• _Goal of the exercise_
For the entries below, report the number of lines containing "arrow", without any other content.

━━━━━ Information provided

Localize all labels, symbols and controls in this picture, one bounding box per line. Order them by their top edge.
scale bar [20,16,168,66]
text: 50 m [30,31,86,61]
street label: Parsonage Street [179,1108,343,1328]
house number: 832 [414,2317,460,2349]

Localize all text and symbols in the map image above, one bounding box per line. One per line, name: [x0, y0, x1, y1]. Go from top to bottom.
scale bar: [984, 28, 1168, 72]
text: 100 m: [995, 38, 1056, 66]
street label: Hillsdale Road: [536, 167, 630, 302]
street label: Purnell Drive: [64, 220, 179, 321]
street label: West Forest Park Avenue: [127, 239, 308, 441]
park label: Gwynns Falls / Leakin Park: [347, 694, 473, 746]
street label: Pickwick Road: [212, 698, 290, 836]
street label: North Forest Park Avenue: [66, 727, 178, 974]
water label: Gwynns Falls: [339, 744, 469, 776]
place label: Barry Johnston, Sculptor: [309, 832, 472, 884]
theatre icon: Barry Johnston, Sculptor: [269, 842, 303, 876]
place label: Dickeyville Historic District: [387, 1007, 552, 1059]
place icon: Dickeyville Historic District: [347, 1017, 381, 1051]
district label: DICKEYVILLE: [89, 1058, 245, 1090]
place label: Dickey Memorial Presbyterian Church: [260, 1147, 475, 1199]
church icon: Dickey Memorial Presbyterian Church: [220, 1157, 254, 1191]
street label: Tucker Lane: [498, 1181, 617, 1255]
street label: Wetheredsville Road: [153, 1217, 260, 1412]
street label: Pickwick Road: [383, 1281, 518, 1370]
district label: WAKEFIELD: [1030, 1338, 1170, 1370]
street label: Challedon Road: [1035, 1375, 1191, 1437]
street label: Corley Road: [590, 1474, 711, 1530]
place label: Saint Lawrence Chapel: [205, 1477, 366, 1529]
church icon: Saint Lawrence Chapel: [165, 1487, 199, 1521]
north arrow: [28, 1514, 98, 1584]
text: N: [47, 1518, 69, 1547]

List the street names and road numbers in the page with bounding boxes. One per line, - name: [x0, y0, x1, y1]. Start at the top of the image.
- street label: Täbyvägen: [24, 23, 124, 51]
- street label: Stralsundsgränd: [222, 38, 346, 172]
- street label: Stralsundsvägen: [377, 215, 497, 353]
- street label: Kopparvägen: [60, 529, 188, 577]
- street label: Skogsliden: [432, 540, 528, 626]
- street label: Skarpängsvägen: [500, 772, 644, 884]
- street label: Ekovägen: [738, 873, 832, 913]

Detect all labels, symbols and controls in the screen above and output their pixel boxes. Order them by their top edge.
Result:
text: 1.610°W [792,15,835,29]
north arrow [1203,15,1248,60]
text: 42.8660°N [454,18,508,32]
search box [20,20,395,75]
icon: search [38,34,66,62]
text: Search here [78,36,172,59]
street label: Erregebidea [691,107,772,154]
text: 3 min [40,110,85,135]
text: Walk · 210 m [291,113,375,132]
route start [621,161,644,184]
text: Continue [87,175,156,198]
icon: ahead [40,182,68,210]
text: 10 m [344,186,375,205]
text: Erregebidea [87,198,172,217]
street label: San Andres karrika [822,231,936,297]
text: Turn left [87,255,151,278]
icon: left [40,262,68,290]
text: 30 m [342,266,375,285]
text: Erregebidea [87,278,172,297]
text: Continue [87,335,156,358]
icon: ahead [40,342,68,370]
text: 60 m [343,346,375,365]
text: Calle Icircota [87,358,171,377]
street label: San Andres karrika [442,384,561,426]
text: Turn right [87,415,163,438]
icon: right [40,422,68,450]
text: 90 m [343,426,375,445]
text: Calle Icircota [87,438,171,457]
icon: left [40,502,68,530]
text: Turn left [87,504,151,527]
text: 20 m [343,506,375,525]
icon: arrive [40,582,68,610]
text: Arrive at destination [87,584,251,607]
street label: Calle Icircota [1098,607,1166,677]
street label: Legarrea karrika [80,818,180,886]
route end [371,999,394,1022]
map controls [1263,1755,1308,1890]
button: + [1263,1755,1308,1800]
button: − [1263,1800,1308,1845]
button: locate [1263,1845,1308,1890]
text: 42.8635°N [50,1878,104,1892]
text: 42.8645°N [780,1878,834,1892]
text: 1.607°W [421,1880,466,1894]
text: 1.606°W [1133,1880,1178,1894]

━━━━━━━━━━

• _Problem solution_
2